Pecola And Her Mother example essay topic
The object of scorn for her "ugliness" from her family and acquaintances, Pecola yearns to become beautiful and, (she thinks) as a result of her beauty, loveable. That beauty is strictly defined by white and unattainable standards; however, a Shirley Temple mug and Mary Jane candies become the emblems of that for which Pecola yearns. The same racism that underpins the standards of beauty under which Pecola and her mother, Pauline, suffer, is also at the root of Pecola's father's alcoholism and violence. After he impregnates Pecola and she is beaten by her mother for it, Pecola (with the treachery of Soap head Church, a "faith healer") goes mad, believing she has obtained her blue eyes. By novel's end she obsessively, repeatedly asks an imaginary other if, indeed, her eyes are "the bluest". There is an interesting (and excerpt able) scene in the novel when Pauline is in the hospital giving birth to Pecola.

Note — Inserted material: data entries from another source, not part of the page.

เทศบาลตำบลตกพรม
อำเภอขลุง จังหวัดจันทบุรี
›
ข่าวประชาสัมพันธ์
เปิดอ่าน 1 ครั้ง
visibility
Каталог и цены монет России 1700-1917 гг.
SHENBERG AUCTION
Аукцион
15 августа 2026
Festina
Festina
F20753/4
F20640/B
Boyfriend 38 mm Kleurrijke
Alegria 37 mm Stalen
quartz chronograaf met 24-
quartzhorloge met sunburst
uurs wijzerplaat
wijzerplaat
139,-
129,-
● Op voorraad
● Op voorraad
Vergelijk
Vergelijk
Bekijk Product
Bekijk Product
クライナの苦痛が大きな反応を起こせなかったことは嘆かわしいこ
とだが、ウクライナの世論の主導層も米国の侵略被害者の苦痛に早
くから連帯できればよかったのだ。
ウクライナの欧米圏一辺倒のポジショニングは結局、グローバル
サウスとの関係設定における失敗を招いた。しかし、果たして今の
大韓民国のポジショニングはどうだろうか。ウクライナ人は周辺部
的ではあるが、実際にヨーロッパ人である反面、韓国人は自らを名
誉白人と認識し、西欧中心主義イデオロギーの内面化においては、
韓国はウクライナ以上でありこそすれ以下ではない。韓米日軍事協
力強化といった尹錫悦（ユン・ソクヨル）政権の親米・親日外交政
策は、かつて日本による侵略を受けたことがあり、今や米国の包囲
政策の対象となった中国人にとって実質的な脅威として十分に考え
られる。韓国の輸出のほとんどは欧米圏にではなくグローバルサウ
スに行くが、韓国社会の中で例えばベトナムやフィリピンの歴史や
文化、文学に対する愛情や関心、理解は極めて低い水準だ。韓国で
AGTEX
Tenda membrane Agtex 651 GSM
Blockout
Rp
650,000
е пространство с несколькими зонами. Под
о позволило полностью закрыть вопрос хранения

The doctors come by her bed as the attending physician says, "these here women you don't have any trouble with. They deliver right away and with no pain. Just like horses". Pauline counters by moaning "something awful" to teach the doctors that " [j] ust 'cause I wasn't hooping and hollering before didn't mean I wasn't feeling pain". While the doctors have their "story" about Pauline, she resists their version, retelling it, "talking back" to medicine and to readers. This section raises important questions about assumptions and the ways social factors such as race, class, and gender can get in the way of hearing stories and understanding patients' lives.